Several other versions of Field have subsequently been created, including
- Field for the Art Gallery of New South Wales (1989)
- Amazonian Field (1991) made in Porto Velho, Brazil (approx. 24,000 figures)
- Field for the British Isles (1993) made in St Helens near Liverpool in the UK (approx. 40,000 figures)
- European Field (1993) made in Östra Grevie, Sweden (approx. 40,000 figures)
- Asian Field (2003) made in Xiangshan County, Guangdong, Guangdong province, People's Republic of China (approx. 190,000 figures)

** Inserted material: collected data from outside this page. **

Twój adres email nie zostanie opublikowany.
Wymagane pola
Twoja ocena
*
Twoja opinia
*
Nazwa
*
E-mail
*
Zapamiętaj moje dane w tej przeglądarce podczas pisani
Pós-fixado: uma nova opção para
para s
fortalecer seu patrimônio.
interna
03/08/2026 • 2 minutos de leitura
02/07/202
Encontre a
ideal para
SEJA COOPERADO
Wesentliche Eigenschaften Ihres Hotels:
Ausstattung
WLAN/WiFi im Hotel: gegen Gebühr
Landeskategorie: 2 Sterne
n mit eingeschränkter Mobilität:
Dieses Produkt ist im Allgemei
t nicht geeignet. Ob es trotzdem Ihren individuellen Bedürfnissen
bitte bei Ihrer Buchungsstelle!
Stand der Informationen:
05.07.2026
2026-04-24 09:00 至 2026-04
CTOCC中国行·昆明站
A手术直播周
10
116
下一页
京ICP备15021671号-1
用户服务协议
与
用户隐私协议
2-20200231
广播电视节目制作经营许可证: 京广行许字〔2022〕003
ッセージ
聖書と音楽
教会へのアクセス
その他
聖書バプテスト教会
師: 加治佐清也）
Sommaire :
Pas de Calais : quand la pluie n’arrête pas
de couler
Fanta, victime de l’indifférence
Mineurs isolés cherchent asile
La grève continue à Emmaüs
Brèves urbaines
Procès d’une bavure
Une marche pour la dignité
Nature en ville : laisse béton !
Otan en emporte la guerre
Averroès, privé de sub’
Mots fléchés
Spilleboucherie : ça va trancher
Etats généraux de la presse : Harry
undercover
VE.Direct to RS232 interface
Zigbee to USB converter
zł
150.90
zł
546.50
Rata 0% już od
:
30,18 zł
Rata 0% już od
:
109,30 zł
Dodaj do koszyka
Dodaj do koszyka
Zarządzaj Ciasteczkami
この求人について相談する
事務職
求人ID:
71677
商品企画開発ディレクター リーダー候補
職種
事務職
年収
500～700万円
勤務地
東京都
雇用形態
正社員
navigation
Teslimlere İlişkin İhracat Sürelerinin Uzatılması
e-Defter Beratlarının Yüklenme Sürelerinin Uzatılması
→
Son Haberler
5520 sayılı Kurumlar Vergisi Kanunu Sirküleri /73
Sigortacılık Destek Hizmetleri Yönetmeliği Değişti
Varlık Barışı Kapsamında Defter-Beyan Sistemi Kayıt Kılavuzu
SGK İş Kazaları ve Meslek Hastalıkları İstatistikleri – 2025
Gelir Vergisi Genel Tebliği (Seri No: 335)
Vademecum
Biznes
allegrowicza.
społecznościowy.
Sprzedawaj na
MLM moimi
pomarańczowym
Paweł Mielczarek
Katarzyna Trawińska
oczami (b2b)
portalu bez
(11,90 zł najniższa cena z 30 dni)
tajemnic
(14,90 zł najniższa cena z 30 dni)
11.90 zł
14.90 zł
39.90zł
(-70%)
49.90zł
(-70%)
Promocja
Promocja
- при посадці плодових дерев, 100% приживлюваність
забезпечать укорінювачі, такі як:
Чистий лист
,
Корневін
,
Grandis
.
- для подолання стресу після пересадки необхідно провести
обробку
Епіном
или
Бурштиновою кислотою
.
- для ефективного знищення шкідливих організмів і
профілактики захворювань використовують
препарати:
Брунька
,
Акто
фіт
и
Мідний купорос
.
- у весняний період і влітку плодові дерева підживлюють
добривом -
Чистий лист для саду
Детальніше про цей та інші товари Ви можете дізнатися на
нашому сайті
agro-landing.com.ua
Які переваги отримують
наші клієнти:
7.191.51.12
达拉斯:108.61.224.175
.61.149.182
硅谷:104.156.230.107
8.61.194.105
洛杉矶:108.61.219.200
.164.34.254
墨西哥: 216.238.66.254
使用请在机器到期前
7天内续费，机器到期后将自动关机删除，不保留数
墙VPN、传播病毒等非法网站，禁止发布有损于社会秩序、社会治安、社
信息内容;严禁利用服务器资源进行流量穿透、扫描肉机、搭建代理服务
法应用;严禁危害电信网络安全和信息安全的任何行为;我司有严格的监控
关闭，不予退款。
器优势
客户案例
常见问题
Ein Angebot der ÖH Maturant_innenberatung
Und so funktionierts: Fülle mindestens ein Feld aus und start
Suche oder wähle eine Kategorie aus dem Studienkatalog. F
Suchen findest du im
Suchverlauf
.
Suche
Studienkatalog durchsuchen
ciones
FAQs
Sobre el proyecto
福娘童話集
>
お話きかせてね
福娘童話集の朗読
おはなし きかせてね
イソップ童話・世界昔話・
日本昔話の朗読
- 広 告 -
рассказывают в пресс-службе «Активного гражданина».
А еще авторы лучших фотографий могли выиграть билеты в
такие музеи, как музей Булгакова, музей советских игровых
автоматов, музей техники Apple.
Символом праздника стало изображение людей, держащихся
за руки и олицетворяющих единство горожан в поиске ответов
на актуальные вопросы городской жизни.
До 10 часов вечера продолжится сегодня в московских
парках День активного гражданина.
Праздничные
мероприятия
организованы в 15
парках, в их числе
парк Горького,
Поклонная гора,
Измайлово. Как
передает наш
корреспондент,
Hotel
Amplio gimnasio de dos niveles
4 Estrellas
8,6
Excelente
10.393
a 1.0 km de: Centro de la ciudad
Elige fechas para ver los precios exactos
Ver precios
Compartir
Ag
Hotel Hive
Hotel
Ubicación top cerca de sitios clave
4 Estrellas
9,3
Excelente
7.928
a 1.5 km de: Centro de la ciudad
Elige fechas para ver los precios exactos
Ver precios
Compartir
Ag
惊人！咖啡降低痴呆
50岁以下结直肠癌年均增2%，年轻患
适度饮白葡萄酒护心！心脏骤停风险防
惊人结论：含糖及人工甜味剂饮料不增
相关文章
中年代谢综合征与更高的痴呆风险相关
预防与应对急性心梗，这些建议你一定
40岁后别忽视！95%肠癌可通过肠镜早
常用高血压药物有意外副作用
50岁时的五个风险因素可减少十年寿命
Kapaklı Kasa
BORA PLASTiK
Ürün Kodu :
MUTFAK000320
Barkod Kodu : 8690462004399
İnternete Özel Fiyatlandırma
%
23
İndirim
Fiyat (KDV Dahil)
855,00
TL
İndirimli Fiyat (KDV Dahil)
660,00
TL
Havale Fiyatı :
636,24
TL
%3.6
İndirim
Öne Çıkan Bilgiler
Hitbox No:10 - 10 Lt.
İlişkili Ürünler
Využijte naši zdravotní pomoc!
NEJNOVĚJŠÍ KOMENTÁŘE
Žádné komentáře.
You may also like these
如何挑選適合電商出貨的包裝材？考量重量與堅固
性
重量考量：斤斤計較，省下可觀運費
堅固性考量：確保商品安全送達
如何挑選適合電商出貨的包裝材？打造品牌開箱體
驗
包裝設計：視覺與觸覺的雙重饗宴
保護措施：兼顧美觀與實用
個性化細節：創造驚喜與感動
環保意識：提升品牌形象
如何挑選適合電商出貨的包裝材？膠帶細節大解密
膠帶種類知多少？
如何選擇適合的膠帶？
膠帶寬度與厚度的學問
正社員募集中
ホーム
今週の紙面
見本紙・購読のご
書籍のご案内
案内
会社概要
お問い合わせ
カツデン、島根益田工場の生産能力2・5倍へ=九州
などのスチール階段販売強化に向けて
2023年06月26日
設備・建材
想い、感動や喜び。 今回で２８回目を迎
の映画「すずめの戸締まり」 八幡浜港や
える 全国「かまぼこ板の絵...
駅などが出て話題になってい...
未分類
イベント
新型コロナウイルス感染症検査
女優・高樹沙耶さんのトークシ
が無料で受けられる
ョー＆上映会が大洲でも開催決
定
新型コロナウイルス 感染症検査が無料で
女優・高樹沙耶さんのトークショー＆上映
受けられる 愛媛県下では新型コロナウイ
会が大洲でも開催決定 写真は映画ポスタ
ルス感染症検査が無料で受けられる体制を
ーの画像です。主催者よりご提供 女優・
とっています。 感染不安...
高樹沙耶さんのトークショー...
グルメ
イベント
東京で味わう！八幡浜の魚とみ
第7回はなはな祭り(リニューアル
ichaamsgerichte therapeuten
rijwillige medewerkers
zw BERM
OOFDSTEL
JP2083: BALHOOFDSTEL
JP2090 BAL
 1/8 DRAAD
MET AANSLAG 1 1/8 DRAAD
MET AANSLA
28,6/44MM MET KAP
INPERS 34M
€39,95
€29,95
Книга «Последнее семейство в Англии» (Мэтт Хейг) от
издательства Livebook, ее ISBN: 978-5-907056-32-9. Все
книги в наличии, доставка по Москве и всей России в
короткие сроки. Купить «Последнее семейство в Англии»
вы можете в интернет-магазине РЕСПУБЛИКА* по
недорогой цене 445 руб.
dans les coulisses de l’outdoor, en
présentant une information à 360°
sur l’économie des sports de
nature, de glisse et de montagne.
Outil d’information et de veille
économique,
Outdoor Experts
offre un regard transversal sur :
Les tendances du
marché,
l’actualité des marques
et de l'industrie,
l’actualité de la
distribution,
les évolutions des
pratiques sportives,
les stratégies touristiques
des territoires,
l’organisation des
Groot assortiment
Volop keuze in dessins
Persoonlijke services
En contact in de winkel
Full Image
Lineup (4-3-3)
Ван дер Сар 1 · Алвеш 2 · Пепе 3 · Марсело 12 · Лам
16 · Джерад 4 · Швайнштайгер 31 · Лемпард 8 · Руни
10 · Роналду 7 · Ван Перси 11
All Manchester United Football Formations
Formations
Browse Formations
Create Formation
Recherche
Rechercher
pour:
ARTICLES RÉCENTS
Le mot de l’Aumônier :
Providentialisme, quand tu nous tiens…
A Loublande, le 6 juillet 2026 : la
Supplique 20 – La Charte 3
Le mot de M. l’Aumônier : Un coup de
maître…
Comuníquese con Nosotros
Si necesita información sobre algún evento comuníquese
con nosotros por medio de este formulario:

Field for the British Isles was typical in recruiting some 100 volunteers from the pupils and their extended families, of two local schools in St Helens. Each volunteer was given a portion of the 30 tonnes of clay required, along with some loose instructions specifying the rough size and proportions for the figures. An accidental feature of the original Field was that Texca family involved people aged from 6 to 60 working on the figures, and Gormley felt that the involvement of three generations of a family should be continued in all the subsequent versions.

Gormley has also made several other works entitled Field, but these are smaller groups of life size figures more typical of Gormley's earlier work.

In 1994, Gormley won the Turner prize with a collection of his work, including Field for the British Isles, shown at the Tate Gallery.